#### [THE EXERCISE]
Count the lines below that contain the string "Extractor". Reply with the number alone.

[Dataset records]
* start *

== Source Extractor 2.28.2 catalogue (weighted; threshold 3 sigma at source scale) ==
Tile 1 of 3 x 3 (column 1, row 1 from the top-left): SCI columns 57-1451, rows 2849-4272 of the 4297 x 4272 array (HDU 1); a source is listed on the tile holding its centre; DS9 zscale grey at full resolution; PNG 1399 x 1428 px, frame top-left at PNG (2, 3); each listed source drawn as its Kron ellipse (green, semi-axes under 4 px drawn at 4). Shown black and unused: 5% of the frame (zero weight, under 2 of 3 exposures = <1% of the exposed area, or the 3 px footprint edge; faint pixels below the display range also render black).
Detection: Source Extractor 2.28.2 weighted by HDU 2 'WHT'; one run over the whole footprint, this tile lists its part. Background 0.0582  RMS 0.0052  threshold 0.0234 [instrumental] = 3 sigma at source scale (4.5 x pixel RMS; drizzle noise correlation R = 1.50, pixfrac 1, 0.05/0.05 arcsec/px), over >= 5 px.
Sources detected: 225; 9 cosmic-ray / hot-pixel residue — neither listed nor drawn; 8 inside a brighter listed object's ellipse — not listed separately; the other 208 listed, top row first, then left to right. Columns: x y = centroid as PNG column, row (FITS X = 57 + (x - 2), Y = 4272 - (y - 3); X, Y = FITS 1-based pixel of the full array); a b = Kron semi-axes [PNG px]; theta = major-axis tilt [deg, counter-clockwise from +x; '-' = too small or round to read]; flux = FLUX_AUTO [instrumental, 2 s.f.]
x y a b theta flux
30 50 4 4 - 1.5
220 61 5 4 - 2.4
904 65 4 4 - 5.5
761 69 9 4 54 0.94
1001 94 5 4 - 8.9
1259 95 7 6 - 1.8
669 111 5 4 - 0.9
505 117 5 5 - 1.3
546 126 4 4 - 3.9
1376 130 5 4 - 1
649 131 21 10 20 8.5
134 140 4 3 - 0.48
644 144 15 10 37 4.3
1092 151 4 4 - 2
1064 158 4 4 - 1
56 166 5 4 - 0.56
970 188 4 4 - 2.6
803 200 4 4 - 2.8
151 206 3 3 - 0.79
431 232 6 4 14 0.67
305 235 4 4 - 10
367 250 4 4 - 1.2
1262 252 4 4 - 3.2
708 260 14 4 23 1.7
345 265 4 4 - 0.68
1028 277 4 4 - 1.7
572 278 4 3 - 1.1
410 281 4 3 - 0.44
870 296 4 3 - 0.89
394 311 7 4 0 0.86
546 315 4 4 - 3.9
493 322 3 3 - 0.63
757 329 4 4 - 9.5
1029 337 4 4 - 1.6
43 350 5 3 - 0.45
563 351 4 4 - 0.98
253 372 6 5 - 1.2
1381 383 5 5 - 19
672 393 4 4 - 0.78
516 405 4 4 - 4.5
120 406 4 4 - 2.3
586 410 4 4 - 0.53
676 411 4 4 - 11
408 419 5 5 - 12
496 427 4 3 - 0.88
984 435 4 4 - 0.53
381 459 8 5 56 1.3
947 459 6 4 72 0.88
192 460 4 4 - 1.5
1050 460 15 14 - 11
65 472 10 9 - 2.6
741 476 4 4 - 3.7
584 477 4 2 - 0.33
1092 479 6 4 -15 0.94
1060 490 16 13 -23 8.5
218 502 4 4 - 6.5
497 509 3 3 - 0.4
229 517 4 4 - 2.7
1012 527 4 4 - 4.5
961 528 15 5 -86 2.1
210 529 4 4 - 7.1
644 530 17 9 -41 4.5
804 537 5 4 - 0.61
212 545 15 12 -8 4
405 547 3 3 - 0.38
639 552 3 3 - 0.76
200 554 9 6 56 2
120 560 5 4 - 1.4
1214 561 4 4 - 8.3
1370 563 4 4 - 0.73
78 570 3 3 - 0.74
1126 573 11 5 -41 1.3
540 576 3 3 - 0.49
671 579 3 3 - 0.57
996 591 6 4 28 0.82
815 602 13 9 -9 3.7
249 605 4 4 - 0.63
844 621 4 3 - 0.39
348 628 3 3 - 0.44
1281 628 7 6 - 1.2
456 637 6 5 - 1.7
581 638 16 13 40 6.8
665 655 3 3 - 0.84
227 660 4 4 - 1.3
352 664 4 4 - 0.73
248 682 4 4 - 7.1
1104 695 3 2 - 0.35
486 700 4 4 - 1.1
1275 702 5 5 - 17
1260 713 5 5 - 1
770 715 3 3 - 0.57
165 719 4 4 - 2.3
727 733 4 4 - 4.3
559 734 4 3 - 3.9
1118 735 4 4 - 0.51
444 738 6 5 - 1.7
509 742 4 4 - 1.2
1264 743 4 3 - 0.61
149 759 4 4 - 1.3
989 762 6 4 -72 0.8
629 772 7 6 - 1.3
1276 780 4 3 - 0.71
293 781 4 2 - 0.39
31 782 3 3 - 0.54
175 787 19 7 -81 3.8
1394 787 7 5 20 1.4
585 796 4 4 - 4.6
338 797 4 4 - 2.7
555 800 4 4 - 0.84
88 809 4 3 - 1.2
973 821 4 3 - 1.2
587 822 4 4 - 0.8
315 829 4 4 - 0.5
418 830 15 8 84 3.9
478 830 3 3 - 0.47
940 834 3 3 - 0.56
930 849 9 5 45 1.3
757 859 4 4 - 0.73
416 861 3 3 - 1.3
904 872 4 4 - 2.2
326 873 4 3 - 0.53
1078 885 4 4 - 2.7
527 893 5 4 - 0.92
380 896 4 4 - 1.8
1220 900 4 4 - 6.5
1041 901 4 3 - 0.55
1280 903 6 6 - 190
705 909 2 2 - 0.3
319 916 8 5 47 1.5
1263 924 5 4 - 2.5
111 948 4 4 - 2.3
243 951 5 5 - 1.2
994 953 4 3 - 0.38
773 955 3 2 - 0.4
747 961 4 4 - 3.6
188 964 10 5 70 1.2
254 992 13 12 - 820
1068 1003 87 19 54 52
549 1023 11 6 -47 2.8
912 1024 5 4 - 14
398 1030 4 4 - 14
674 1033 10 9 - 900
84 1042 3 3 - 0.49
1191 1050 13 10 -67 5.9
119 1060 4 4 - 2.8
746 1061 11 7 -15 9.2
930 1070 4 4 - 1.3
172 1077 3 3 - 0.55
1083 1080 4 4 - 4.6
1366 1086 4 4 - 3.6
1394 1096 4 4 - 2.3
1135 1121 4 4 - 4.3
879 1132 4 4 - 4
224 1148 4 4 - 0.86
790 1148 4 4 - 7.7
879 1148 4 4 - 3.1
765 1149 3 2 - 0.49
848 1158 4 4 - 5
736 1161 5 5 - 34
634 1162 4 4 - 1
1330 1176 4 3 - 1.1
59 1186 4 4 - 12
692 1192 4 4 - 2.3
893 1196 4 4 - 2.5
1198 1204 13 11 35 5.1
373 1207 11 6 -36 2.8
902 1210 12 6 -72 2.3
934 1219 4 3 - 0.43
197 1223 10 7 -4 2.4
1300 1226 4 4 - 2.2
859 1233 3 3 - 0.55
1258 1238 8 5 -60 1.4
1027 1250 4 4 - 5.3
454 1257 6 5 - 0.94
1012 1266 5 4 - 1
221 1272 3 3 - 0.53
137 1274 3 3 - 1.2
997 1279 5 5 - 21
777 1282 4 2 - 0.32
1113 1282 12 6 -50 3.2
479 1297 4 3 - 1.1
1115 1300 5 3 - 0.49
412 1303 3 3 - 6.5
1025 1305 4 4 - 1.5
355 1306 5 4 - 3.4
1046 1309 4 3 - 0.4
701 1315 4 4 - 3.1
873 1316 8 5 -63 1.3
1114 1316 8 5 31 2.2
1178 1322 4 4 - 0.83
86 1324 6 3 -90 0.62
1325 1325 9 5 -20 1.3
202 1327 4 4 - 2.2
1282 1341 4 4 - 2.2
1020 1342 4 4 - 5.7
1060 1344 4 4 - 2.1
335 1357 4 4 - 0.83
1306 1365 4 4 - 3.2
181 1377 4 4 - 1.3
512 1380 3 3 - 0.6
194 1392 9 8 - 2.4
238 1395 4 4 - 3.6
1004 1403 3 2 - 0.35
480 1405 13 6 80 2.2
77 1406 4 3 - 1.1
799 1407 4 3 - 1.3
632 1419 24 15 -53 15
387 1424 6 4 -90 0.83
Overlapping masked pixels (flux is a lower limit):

* end *

#### [ANSWER TO THE PROBLEM]
2